Would-be writers sometimes ask how they can ‘find’ their voice, or even how do they know if they’ve found it. Some beginners think they have to ‘sound’ like a writer, so they may think they have to write long sentences with flowery or 'literary' descriptions. In doing so, they’re in danger of losing their own natural ‘voice’.

I’ve also seen advice about studying other writers’ styles in order to ‘find’ your own voice, and I always cringe at that advice. A writer’s voice isn’t something that can be learned (or copied) from others. It's already there within your writing, it’s YOU. The secret is to relax and let it flow.

That’s not to say it can’t be improved, by learning about the technicalities of grammar and sentence construction, of course. It’s also said that the more you write, the stronger your voice becomes. Basically, however, your ‘voice’ is how YOU write. I like to think of it as writing from the heart, from the hidden depths of the inner ‘you’. One piece of advice I like is 'Write from the heart, edit from the head.'

In a website about writing for children (Write4kids), I found this paragraph, which I think applies to all books, not just children’s books:
The elements of a book - the plot, characters, setting, description - are all important, but alone they make up the bare bones. With a voice, a book becomes more than words on a page; it becomes a story. The writer's voice breathes life into a book and gives it a soul.

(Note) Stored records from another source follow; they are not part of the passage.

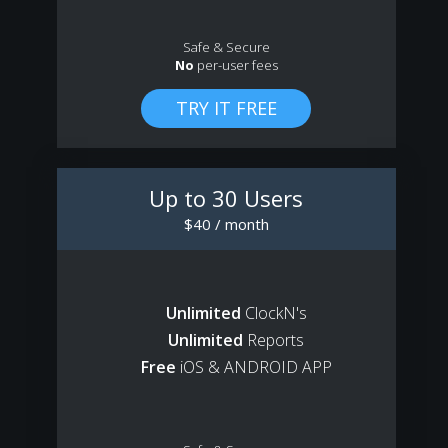
Safe & Secure
No
per-user fees
Up to 30 Users
$40 / month
Unlimited
ClockN's
Unlimited
Reports
Free
iOS & ANDROID APP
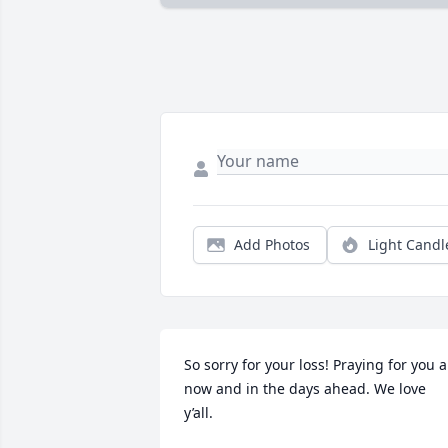
Add Photos
Light Candl
So sorry for your loss! Praying for you al
now and in the days ahead. We love 
y’all.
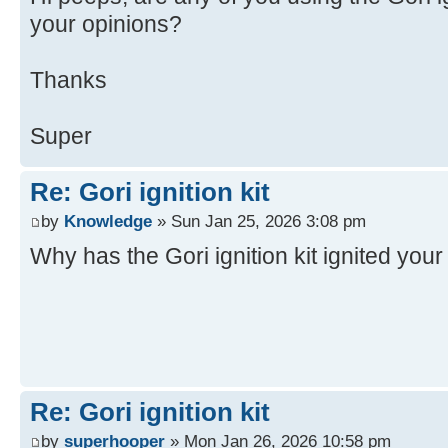
your opinions?
Thanks
Super
Re: Gori ignition kit
by
Knowledge
» Sun Jan 25, 2026 3:08 pm
Why has the Gori ignition kit ignited you
Re: Gori ignition kit
by
superhooper
» Mon Jan 26, 2026 10:58 pm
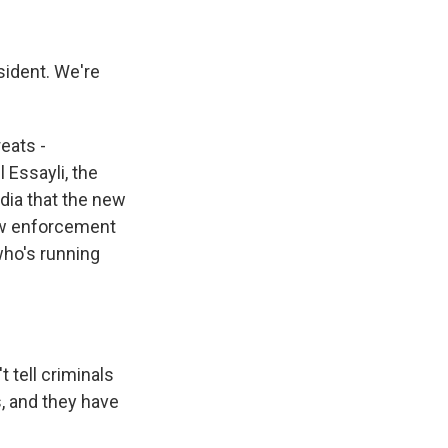
sident. We're
reats -
 Essayli, the
edia that the new
law enforcement
who's running
 tell criminals
s, and they have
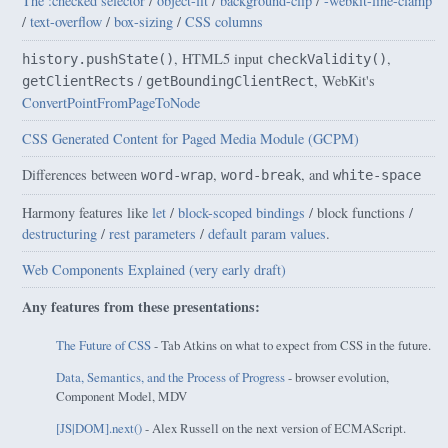
The :checked selector
/
object-fit
/
background-clip
/
-webkit-line-clamp
/
text-overflow
/
box-sizing
/
CSS columns
, HTML5 input
,
history.pushState()
checkValidity()
/
, WebKit's
getClientRects
getBoundingClientRect
ConvertPointFromPageToNode
CSS Generated Content for Paged Media Module (GCPM)
Differences between
,
, and
word-wrap
word-break
white-space
Harmony features like
let
/
block-scoped bindings
/ block functions /
destructuring
/
rest parameters
/
default param values
.
Web Components Explained (very early draft)
Any features from these presentations:
The Future of CSS
- Tab Atkins on what to expect from CSS in the future.
Data, Semantics, and the Process of Progress
- browser evolution,
Component Model, MDV
[JS|DOM].next()
- Alex Russell on the next version of ECMAScript.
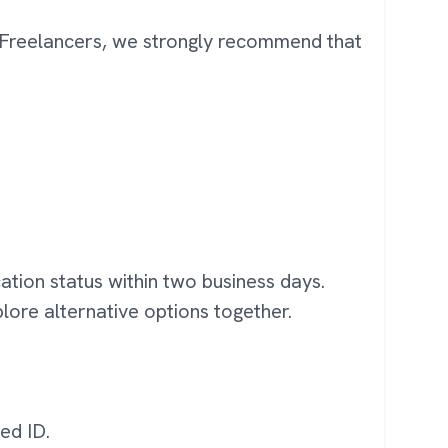
d Freelancers, we strongly recommend that
ation status within two business days.
plore alternative options together.
ed ID.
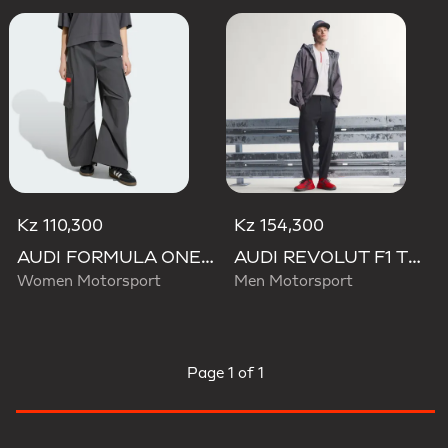
Kz 110,300
Kz 154,300
AUDI FORMULA ONE TEAM ELEVATED WOVEN PANT W
AUDI REVOLUT F1 TEAM ENGINEERS & MARKETING PANTS
Women Motorsport
Men Motorsport
Page
1 of 1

  1. I struggle with voice, I think, because I wear different 'hats'. In real life I like to be lighthearted, to play with words. In my CSA newsletters I am informing, celebrating and persuading. In soup building ordering and billing emails, I strive for personably professional clarity. None of those sound like a timetravel romance voice.
    Oh, I take that back. Clarity is a virtue I'm glad I'm perfecting in my romance voice--good Feelings-Action-Dialogue paragraph construction, minimal dialogue tags, first-next-next action description.
    I'm thinking I need someone else to describe my voice.

  2. Ana, you probably shift your 'voice' automatically between your newsletters and soup building, without thinking about it. You can do the same with your time-travel romance. Don't think about it, just do it (as they say!). When you do your other writing, you're thinking about your readers and also how you want your words to sound to them. I think the same applies to fiction.

  3. Great post, Paula. I think the trick with voice is to relax enough to let the words flow. I think your voice shows through when you're as natural as possible and don't over think it. And I agree that you shouldn't try to copy others' voices.

  4. Agree completely, Jen, about letting it flow and not over-thinking it. If you're writing what feels right to you, then that's your voice!

  5. As a singer and voice teacher I have thought about this a lot and worked hard to help my students allow their own voices to come through. This can be very difficult when they don't believe they have "good" voice, or have only copied other singers. Excellent post.

  6. That's a really good comparison with singing, Joy. Thanks for visiting us!

  7. Great post, Paula.

    I absolutely agree that voice isn't something that you can learn. It's the part of you that makes it into your writing and what makes all of those basic, standard plots and storylines 'different'.

  8. Thanks, Debra. Someone replied to my 'tweet' about this, saying "Good article. The unique voice of each writer is obvious to a reader but a mystery to us when we are writing." I thought that was a good comment.
    It also shows, BTW, that people visit our blog without necessarily leaving a comment here! But I wish they'd comment here as well as on Twitter and Facebook!

  9. Thanks for visiting my blog earlier today and for sharing your insights about voice in this post.